* [What you will do]: If a line of the records contains the string "with", copy it out.

Collected data
------------------------------

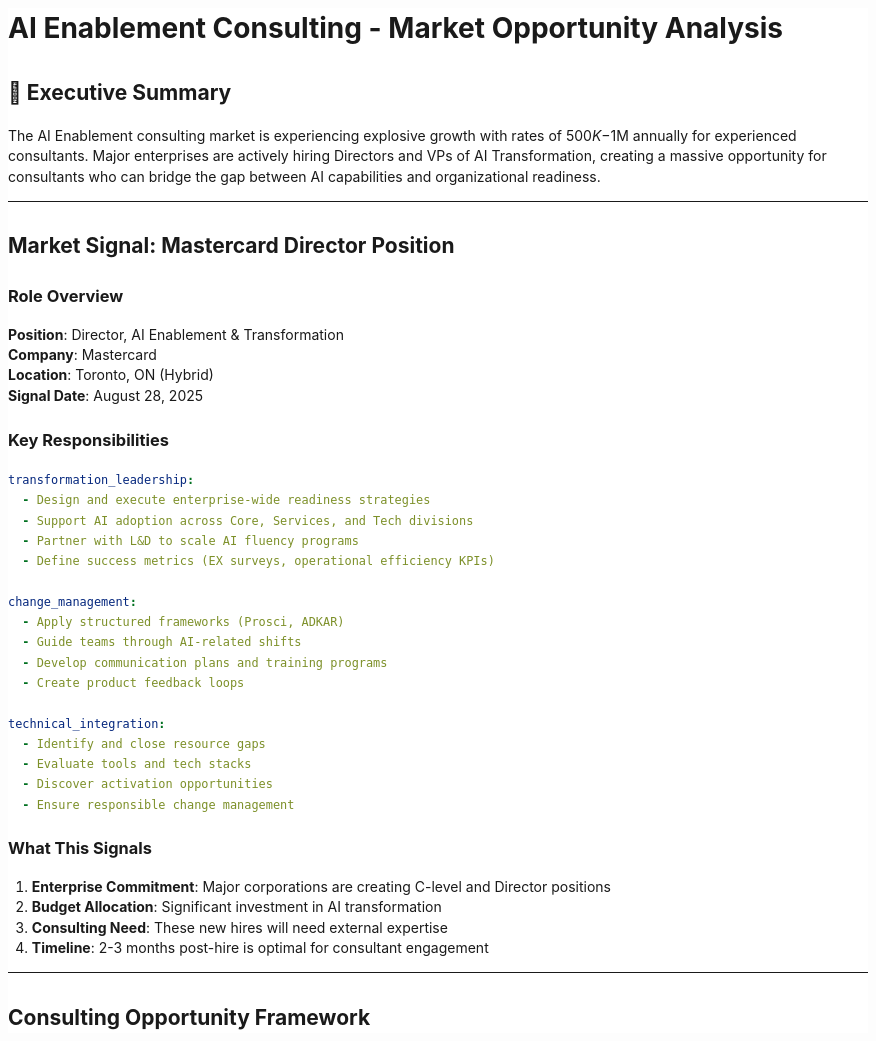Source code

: # AI Enablement Consulting - Market Opportunity Analysis

## 🎯 Executive Summary
The AI Enablement consulting market is experiencing explosive growth with rates of $500K-$1M annually for experienced consultants. Major enterprises are actively hiring Directors and VPs of AI Transformation, creating a massive opportunity for consultants who can bridge the gap between AI capabilities and organizational readiness.

---

## Market Signal: Mastercard Director Position

### Role Overview
**Position**: Director, AI Enablement & Transformation  
**Company**: Mastercard  
**Location**: Toronto, ON (Hybrid)  
**Signal Date**: August 28, 2025

### Key Responsibilities
```yaml
transformation_leadership:
  - Design and execute enterprise-wide readiness strategies
  - Support AI adoption across Core, Services, and Tech divisions
  - Partner with L&D to scale AI fluency programs
  - Define success metrics (EX surveys, operational efficiency KPIs)

change_management:
  - Apply structured frameworks (Prosci, ADKAR)
  - Guide teams through AI-related shifts
  - Develop communication plans and training programs
  - Create product feedback loops
  
technical_integration:
  - Identify and close resource gaps
  - Evaluate tools and tech stacks
  - Discover activation opportunities
  - Ensure responsible change management
```

### What This Signals
1. **Enterprise Commitment**: Major corporations are creating C-level and Director positions
2. **Budget Allocation**: Significant investment in AI transformation
3. **Consulting Need**: These new hires will need external expertise
4. **Timeline**: 2-3 months post-hire is optimal for consultant engagement

---

## Consulting Opportunity Framework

------------------------------

* [Exercise output]:
The AI Enablement consulting market is experiencing explosive growth with rates of $500K-$1M annually for experienced consultants. Major enterprises are actively hiring Directors and VPs of AI Transformation, creating a massive opportunity for consultants who can bridge the gap between AI capabilities and organizational readiness.
  - Partner with L&D to scale AI fluency programs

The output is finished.